__Saved entries__:

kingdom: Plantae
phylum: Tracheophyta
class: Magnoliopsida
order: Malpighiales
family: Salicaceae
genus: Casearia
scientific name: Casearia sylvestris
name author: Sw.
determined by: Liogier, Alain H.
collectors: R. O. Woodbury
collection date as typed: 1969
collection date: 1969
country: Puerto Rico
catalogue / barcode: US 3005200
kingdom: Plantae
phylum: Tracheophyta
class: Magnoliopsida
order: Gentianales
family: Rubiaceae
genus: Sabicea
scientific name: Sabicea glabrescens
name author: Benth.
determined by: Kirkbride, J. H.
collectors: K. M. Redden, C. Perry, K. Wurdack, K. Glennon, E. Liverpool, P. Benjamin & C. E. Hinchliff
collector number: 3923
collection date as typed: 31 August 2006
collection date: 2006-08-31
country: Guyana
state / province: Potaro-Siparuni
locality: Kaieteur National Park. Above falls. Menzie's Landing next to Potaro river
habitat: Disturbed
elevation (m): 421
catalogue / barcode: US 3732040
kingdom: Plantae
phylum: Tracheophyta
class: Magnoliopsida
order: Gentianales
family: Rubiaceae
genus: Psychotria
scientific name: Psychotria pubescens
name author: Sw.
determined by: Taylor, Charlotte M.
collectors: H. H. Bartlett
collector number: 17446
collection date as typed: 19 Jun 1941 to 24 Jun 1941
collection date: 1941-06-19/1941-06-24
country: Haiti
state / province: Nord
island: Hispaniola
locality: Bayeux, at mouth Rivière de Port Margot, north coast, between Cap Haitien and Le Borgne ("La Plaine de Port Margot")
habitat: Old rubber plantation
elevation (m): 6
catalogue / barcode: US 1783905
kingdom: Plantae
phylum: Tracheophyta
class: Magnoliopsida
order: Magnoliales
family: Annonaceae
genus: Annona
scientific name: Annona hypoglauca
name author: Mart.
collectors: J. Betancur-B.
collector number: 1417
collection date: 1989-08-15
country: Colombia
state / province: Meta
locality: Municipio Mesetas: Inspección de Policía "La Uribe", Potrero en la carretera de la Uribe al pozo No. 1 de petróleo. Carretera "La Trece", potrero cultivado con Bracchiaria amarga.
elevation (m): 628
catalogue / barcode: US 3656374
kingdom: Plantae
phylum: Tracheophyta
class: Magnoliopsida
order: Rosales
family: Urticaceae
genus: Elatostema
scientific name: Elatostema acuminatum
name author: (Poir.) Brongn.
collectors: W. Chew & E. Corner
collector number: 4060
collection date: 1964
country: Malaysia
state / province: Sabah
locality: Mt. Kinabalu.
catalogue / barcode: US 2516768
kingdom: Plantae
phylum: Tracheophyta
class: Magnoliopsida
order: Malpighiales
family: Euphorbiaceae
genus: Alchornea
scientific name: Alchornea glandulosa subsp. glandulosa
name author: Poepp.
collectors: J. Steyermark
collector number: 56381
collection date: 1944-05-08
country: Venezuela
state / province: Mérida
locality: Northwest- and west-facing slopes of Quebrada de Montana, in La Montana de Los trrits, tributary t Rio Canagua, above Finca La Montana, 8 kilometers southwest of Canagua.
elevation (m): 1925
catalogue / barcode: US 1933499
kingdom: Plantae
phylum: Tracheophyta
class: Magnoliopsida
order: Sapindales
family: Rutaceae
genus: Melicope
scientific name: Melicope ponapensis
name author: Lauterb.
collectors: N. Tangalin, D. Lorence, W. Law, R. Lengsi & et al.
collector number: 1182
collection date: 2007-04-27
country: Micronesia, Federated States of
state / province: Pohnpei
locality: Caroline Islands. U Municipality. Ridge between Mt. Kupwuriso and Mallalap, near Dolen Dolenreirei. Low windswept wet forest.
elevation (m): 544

__WRITTEN PROBLEM__:
From the items above, set down word for word every line from the one containing "family: Urticaceae" through the one containing "locality: Mt. Kinabalu.", both of those lines included.

__FULL RESPONSE__:
family: Urticaceae
genus: Elatostema
scientific name: Elatostema acuminatum
name author: (Poir.) Brongn.
collectors: W. Chew & E. Corner
collector number: 4060
collection date: 1964
country: Malaysia
state / province: Sabah
locality: Mt. Kinabalu.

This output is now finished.